Garth Brooks debacle indicates licensing system needs overhaul


There are no winners in the Garth Brooks debacle, following the US singer’s decision not to perform in Croke Park, after Dublin City Council (DCC) had refused licences for his five concerts there. DCC gave permission for three shows, which Brooks found to be unacceptable. The 400,000 people who had paid to attend the concerts – with an estimated 70,000 coming from abroad – have been cheated. The refund promised to ticket holders will provide some financial compensation. But Brooks’ fans have been cruelly denied a great musical experience; one they had hoped to enjoy, and for which they had already paid some months ago.

For more than a decade such major musical events have been promoted, and tickets sold, on the basis that the promoter is seeking a licence that has not yet been secured.
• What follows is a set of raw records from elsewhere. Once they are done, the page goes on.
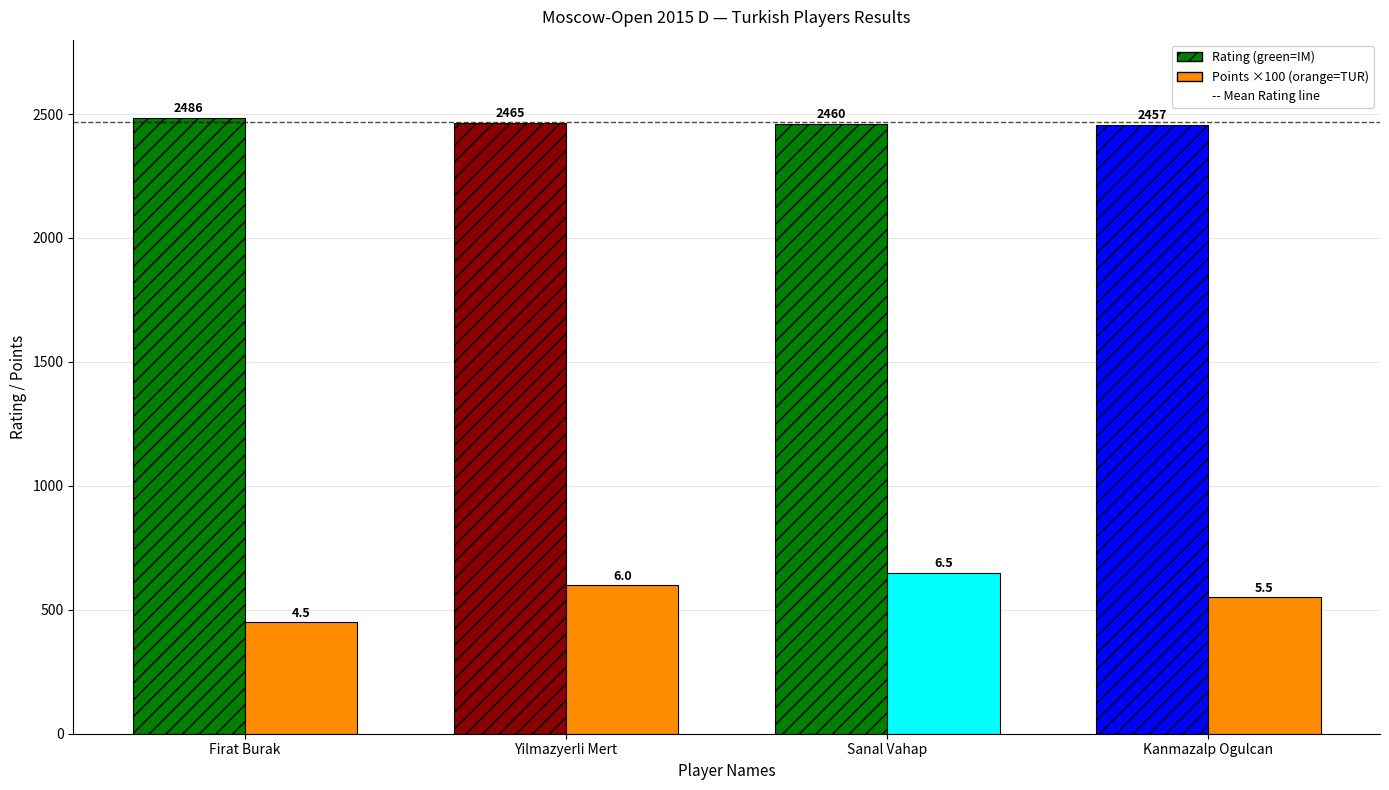

What is the greatest value displayed?

2486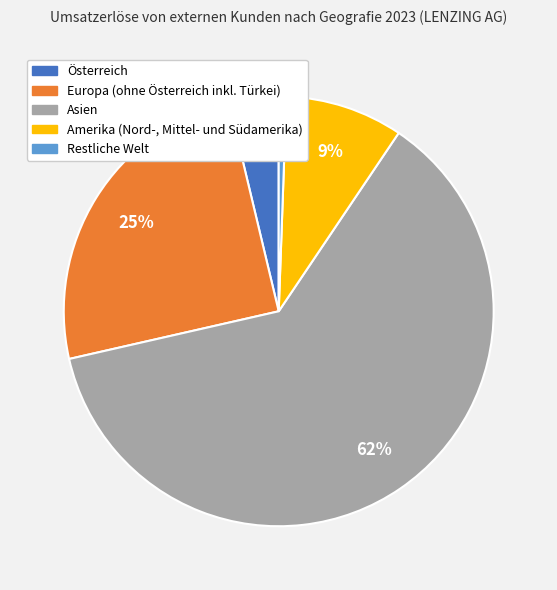

Which category has the smallest portion of the pie?

Restliche Welt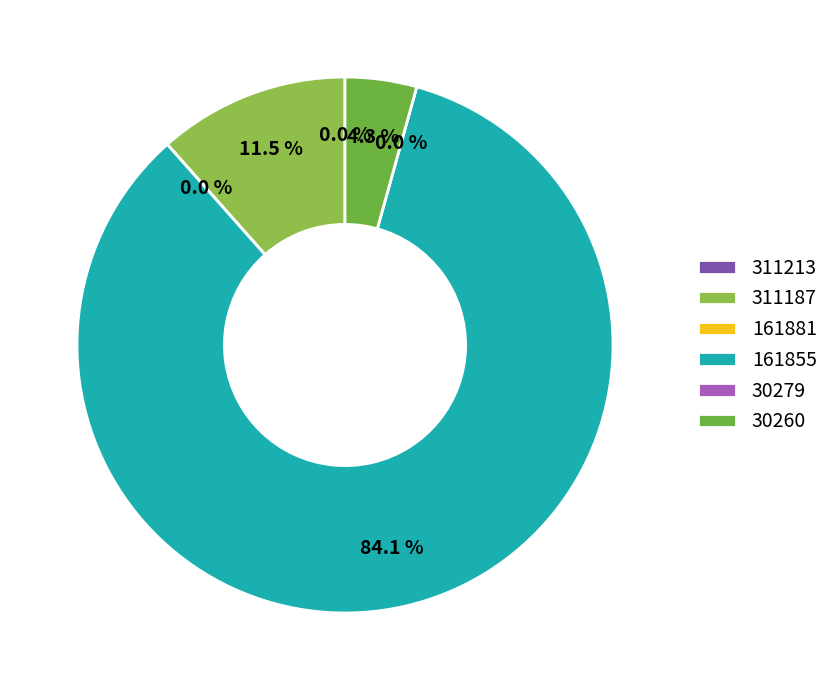

Rank the categories by value from lowest to highest.

30279, 161881, 311213, 30260, 311187, 161855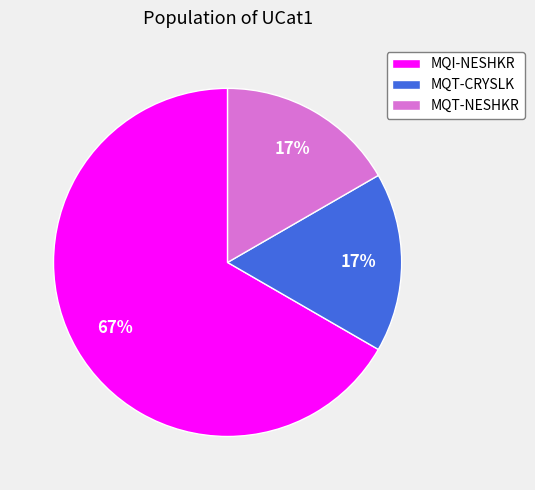

Does MQT-CRYSLK account for over 50% of the chart?

No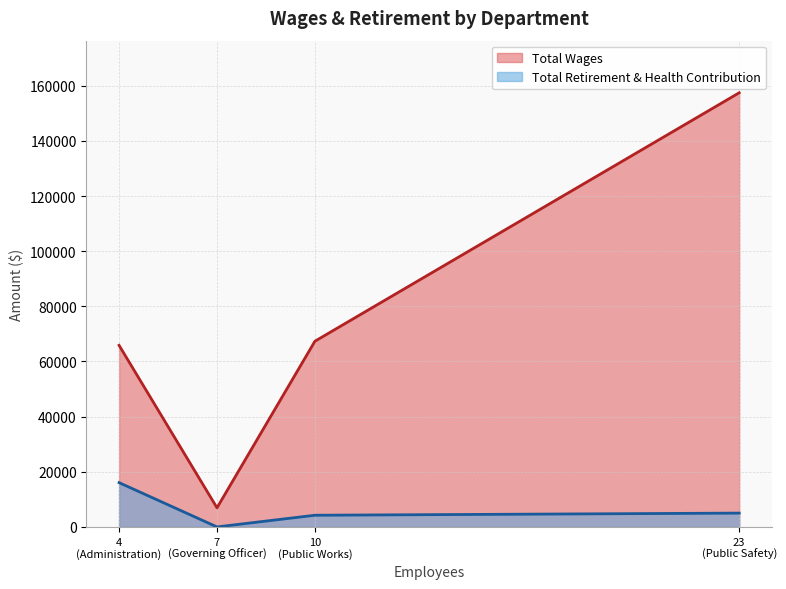

True or false: Total Wages and Total Retirement & Health Contribution intersect in this chart.

False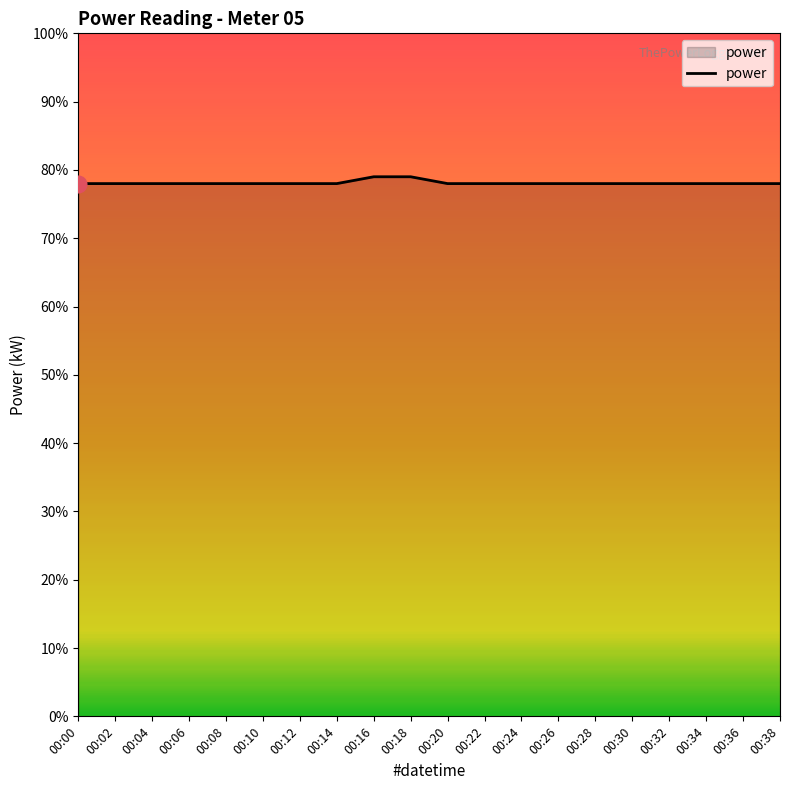

Is this an area chart (filled region under the line)?

Yes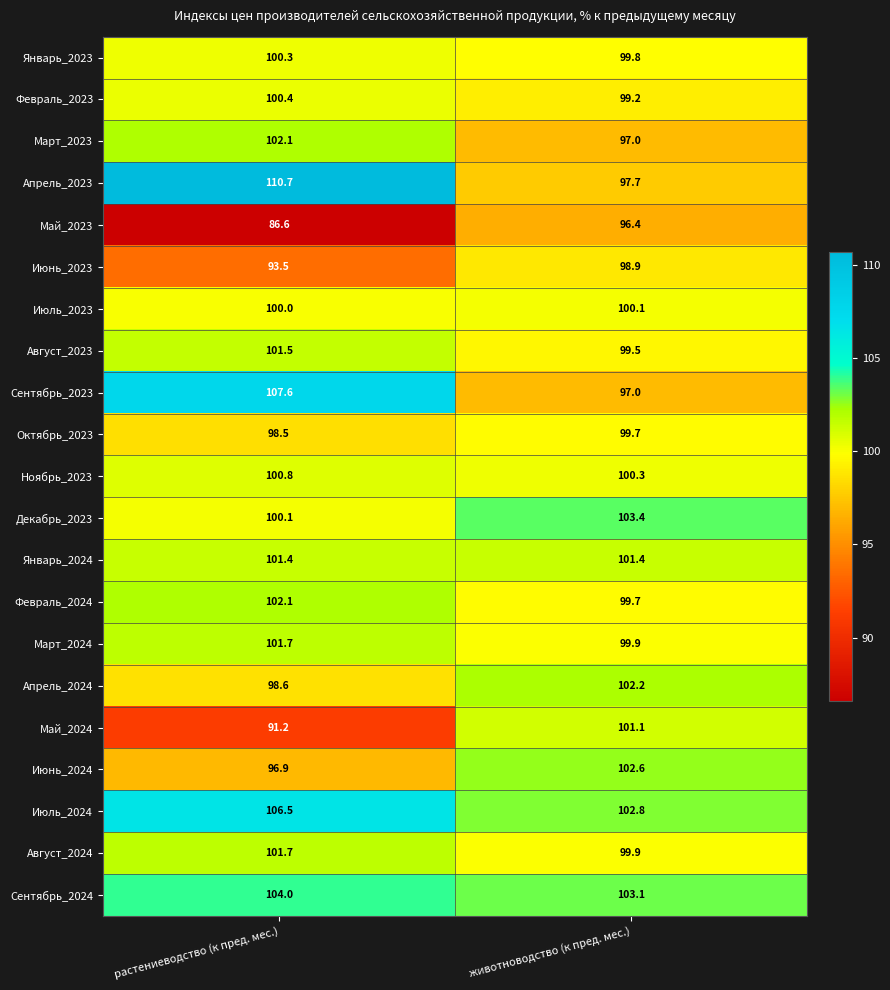

What is the difference between the highest and lowest values at животноводство (к пред. мес.)?

7.0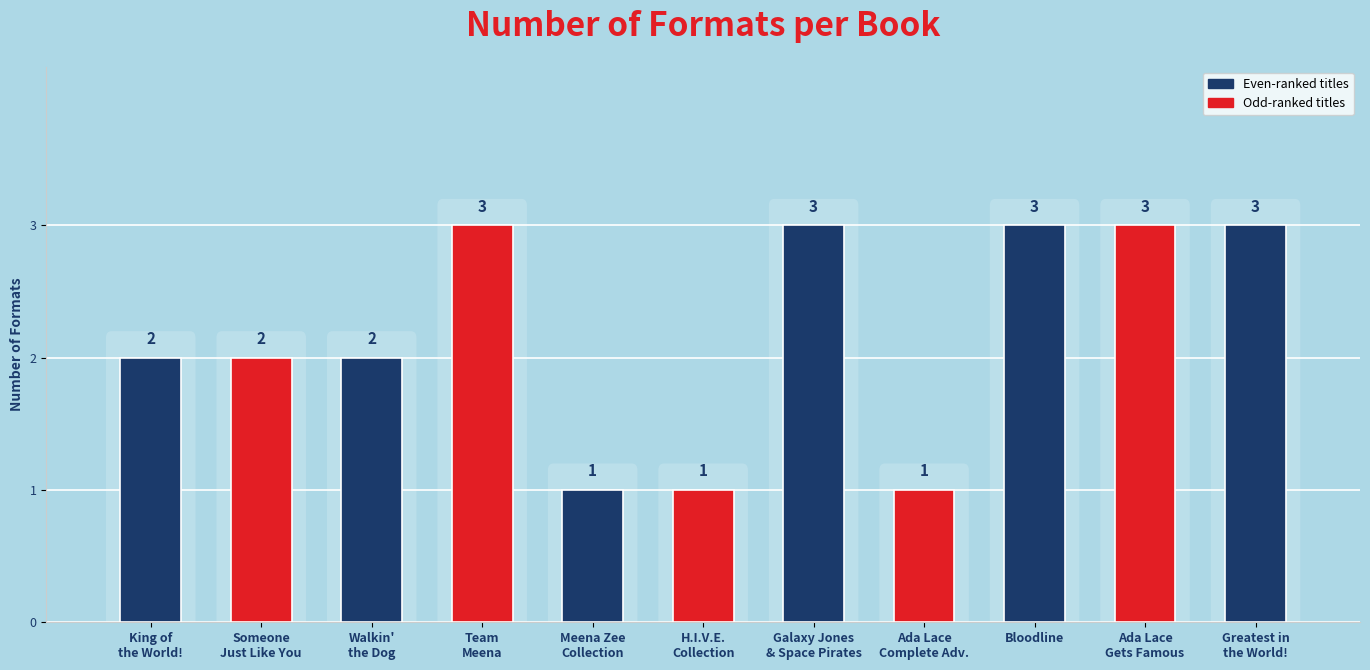

What is the greatest value displayed?

3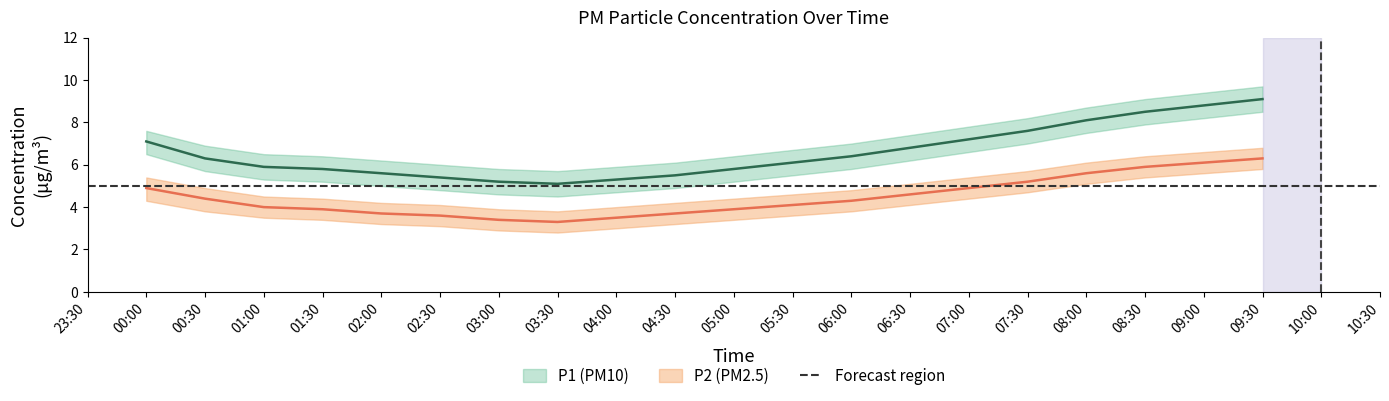

Reading left to right, list all the values displayed in this chart.

P1: 00:00=7.1	00:30=6.3	01:00=5.9	01:30=5.8	02:00=5.6	02:30=5.4	03:00=5.2	03:30=5.1	04:00=5.3	04:30=5.5	05:00=5.8	05:30=6.1	06:00=6.4	06:30=6.8	07:00=7.2	07:30=7.6	08:00=8.1	08:30=8.5	09:00=8.8	09:30=9.1
P1_lower: 00:00=6.5	00:30=5.7	01:00=5.3	01:30=5.2	02:00=5.0	02:30=4.8	03:00=4.6	03:30=4.5	04:00=4.7	04:30=4.9	05:00=5.2	05:30=5.5	06:00=5.8	06:30=6.2	07:00=6.6	07:30=7.0	08:00=7.5	08:30=7.9	09:00=8.2	09:30=8.5
P1_upper: 00:00=7.6	00:30=6.9	01:00=6.5	01:30=6.4	02:00=6.2	02:30=6.0	03:00=5.8	03:30=5.7	04:00=5.9	04:30=6.1	05:00=6.4	05:30=6.7	06:00=7.0	06:30=7.4	07:00=7.8	07:30=8.2	08:00=8.7	08:30=9.1	09:00=9.4	09:30=9.7
P2: 00:00=4.9	00:30=4.4	01:00=4.0	01:30=3.9	02:00=3.7	02:30=3.6	03:00=3.4	03:30=3.3	04:00=3.5	04:30=3.7	05:00=3.9	05:30=4.1	06:00=4.3	06:30=4.6	07:00=4.9	07:30=5.2	08:00=5.6	08:30=5.9	09:00=6.1	09:30=6.3
P2_lower: 00:00=4.3	00:30=3.8	01:00=3.5	01:30=3.4	02:00=3.2	02:30=3.1	03:00=2.9	03:30=2.8	04:00=3.0	04:30=3.2	05:00=3.4	05:30=3.6	06:00=3.8	06:30=4.1	07:00=4.4	07:30=4.7	08:00=5.1	08:30=5.4	09:00=5.6	09:30=5.8
P2_upper: 00:00=5.4	00:30=4.9	01:00=4.5	01:30=4.4	02:00=4.2	02:30=4.1	03:00=3.9	03:30=3.8	04:00=4.0	04:30=4.2	05:00=4.4	05:30=4.6	06:00=4.8	06:30=5.1	07:00=5.4	07:30=5.7	08:00=6.1	08:30=6.4	09:00=6.6	09:30=6.8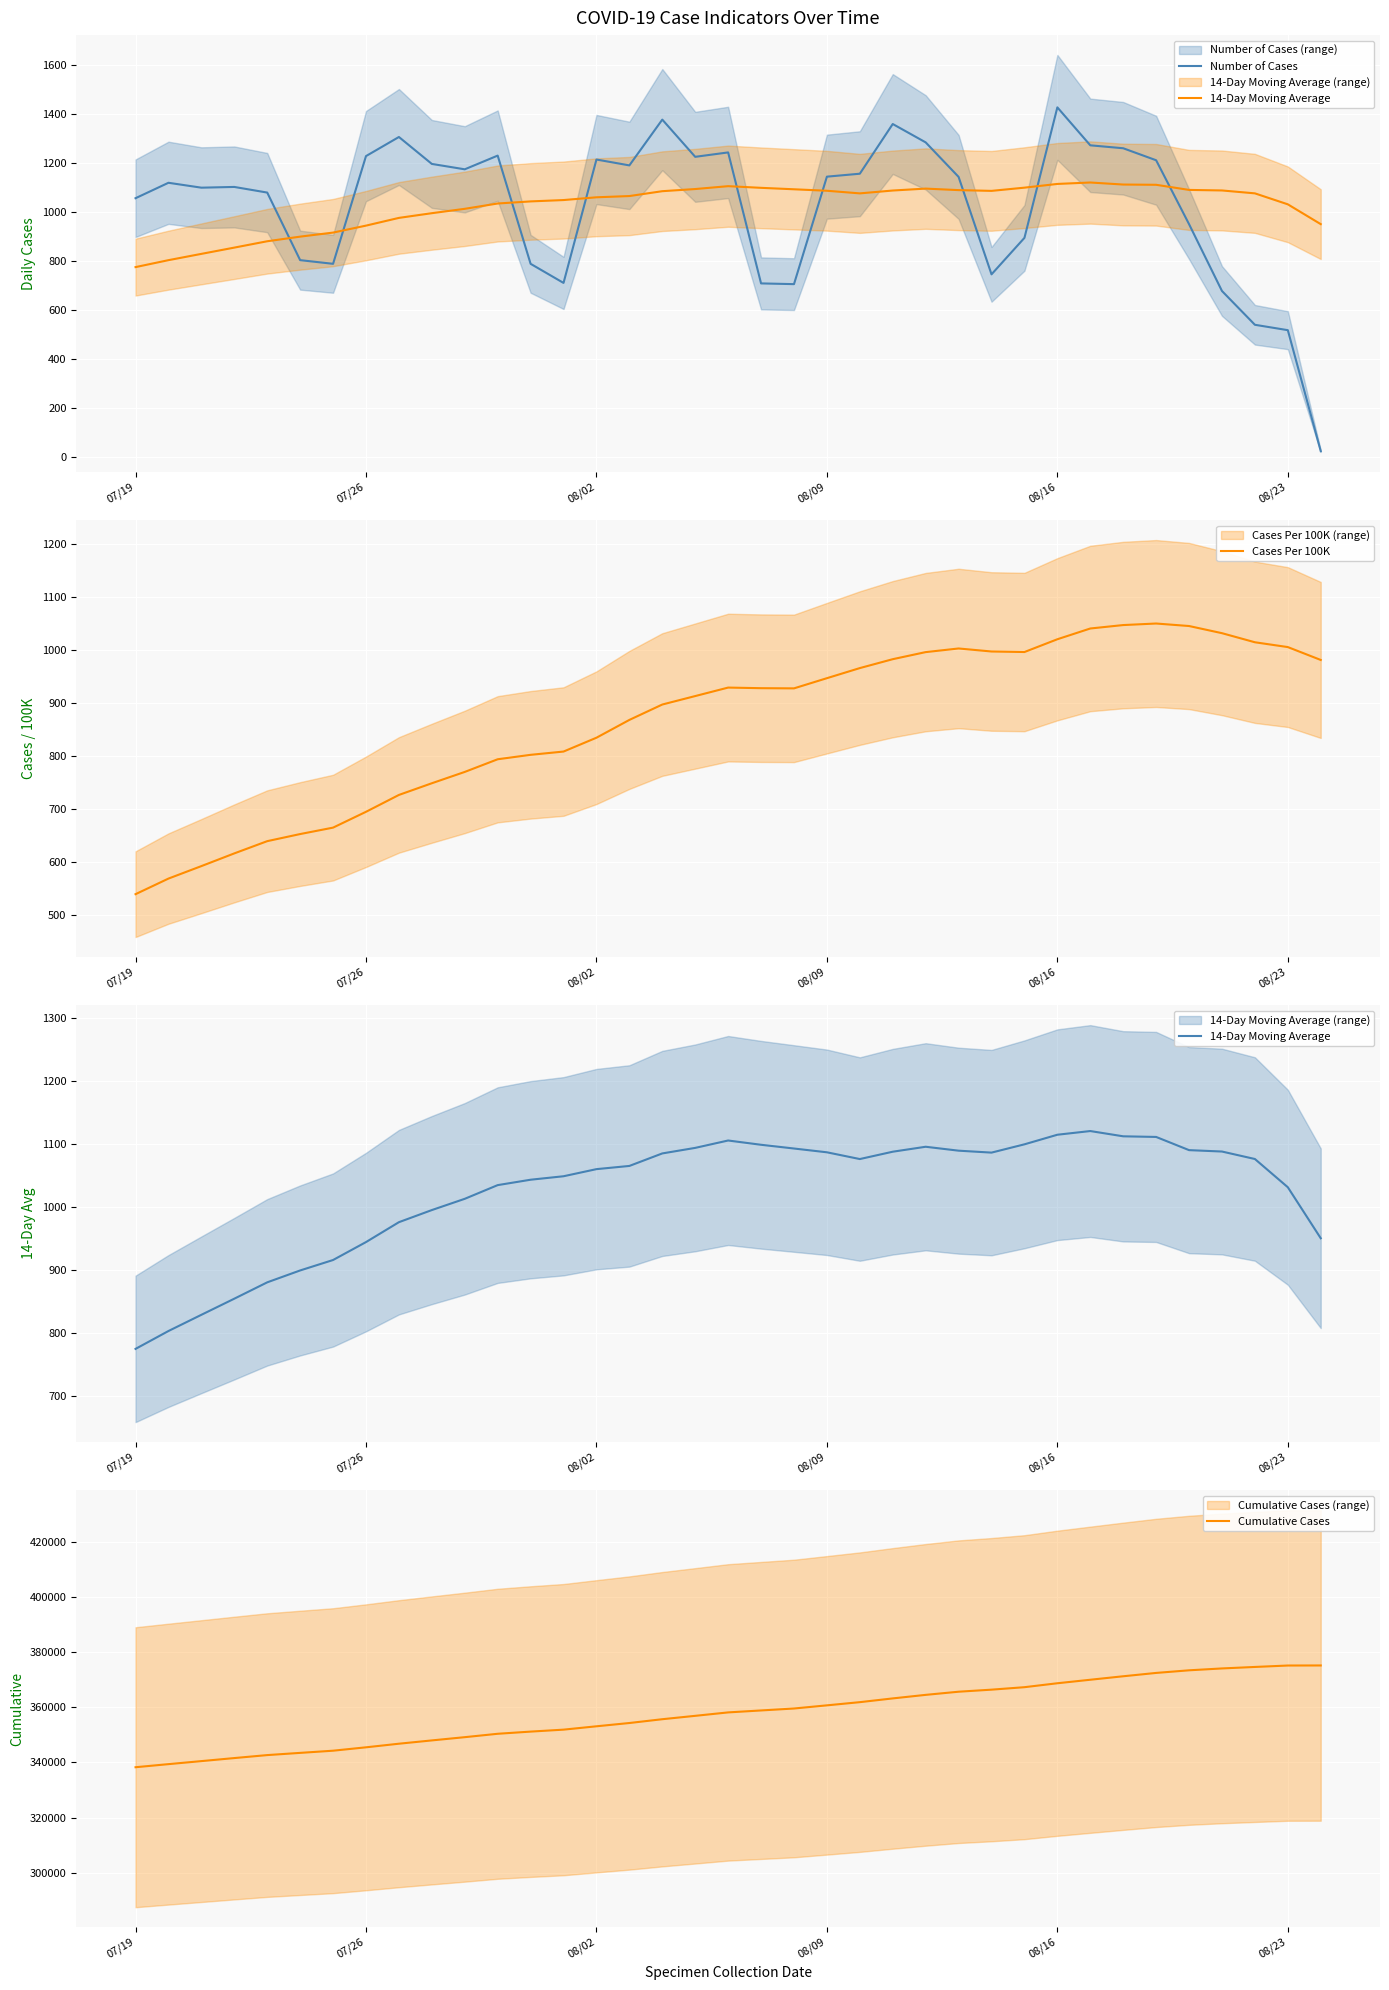

What are all the series names shown in the legend?

Number of Cases, 14-Day Moving Average, Cases Per 100K, Cumulative Cases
Therefore, an event always risked cancellation, should licence approval be refused. That – until now – has not happened. And the assumption, by the singer, the promoter and the GAA, may well have been that Brooks’ booking for five nights at Croke Park was simply too big an event to be rejected by the planning authorities, given the great economic benefits accruing to Dublin. Taoiseach Enda Kenny has claimed a potential €250 million loss for the city with the cancellation.

If you cannot build a house without first receiving planning permission, many will wonder how a promoter can sell tickets for a concert before first securing a licence to hold it. Clearly, what may have worked well before has failed to work on this occasion, and needs to be changed. Licence approval should be required before tickets can be sold.

This debacle has had costly and damaging consequences. The country has lost millions of euros in revenues, 400,000 ticket holders have been badly let down, and Ireland has suffered major reputational damage in the international music industry, from which it can only hope to recover by legislating for pragmatic changes in the licensing system for concerts.